Trata-se de um estudo descritivo-exploratório, com abordagem qualitativa, realizado em uma instituição de ensino superior pública, localizada no município do Rio de Janeiro, Brasil. A escolha da instituição levou em consideração a oferta de cursos em todas as áreas do conhecimento, em um mesmo campus, e o funcionamento nos três turnos, matutino, vespertino e noturno.
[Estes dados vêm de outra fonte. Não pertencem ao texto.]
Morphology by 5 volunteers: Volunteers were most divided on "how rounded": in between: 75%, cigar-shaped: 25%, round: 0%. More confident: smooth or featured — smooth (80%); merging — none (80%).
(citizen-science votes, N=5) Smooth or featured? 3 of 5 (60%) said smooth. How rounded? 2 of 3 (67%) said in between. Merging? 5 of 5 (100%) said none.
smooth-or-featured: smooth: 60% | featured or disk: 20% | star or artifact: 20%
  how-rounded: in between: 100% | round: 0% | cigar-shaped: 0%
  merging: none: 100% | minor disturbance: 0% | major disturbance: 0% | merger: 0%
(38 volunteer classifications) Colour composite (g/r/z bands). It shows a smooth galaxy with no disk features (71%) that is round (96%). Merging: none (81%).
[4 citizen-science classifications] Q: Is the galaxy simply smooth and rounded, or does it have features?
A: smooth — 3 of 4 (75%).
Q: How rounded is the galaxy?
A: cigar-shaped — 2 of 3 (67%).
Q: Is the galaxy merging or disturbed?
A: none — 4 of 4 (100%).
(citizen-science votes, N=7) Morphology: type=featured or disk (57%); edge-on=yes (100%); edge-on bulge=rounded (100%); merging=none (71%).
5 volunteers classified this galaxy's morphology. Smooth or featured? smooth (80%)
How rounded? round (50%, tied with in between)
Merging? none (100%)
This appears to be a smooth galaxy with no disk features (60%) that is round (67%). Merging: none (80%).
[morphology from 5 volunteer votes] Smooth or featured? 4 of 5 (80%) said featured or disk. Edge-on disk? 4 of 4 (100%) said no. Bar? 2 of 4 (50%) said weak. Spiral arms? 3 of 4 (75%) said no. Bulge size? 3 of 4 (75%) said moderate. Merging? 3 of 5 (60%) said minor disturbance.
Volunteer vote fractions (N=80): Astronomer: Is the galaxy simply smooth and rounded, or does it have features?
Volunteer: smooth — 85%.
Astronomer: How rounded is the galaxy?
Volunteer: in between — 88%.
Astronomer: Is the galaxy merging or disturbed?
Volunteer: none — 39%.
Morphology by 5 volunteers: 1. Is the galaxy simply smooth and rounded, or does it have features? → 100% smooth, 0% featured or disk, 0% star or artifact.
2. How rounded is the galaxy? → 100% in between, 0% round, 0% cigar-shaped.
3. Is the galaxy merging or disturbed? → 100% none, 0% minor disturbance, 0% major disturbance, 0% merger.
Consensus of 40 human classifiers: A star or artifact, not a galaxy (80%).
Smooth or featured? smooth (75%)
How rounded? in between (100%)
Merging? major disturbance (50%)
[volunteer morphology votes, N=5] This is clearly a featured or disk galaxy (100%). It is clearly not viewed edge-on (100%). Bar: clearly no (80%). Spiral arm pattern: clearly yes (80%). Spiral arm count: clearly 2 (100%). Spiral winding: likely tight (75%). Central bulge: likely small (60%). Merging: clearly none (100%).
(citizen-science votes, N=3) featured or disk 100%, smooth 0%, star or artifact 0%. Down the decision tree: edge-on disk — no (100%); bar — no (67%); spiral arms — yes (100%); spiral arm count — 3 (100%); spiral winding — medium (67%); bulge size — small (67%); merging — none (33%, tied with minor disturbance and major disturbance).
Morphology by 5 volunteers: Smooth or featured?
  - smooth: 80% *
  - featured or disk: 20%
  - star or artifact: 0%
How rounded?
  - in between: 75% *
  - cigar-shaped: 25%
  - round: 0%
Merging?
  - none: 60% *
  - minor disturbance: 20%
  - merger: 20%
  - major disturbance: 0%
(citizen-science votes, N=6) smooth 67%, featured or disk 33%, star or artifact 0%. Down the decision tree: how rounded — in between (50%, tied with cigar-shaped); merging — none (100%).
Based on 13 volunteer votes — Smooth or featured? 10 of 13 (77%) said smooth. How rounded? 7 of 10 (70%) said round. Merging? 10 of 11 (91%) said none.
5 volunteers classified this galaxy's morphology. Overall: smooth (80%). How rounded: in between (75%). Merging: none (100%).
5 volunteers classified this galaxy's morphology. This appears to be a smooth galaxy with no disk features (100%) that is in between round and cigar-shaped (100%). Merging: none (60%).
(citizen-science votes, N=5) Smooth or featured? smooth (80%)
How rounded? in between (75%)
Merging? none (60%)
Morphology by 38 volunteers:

Participaram 20 jovens estudantes universitários do sexo masculino, na faixa etária de 18 a 29 anos e que eram sexualmente ativos. Para a definição de jovens, utilizou-se o referencial do Estatuto da Juventude do Brasil, que considera jovem a população na faixa etária de 15 a 29 anos.16 Nesta investigação, os menores de 18 anos, devido à necessidade ética e legal de consentimento dos responsáveis para participação em pesquisa envolvendo seres humanos, não foram incluídos. Para reduzir o viés de pesquisa, em razão dos aspectos biopsicossociais que atravessam a construção da masculinidade, participaram apenas as pessoas cisgênero, ou seja, o indivíduo que se identifica com o sexo biológico com o qual nasceu. Adotou-se como critério de exclusão não estar matriculado na instituição cenário desta pesquisa.
A coleta de dados ocorreu no primeiro semestre de 2021, durante um período marcado pela pandemia da covid-19. Nesse contexto pandêmico, as práticas de ensino e de convívio se modificaram em razão do necessário distanciamento social. O ambiente universitário, então, adotou as plataformas de ensino on-line, ferramenta também escolhida nesta investigação, que empregou o Google Meet® para a realização de videochamadas e a amostragem por conveniência, com utilização da técnica de Snowball (“Bola de Neve”). Essa técnica é constituída com a presença de indivíduos nomeados como sementes e esses localizam algumas pessoas com o perfil necessário para a pesquisa. As sementes ajudam o pesquisador a iniciar seus contatos, e o primeiro indivíduo selecionado indica outros da sua rede social para participarem, e assim sucessivamente. O primeiro participante foi escolhido de modo intencional, sendo um aluno do curso de graduação em enfermagem pertencente ao diretório central dos estudantes. Tal aluno possibilitava a aproximação dos pesquisadores com os participantes durante a pandemia da covid-19, época em que o ensino presencial foi substituído pelo ensino remoto.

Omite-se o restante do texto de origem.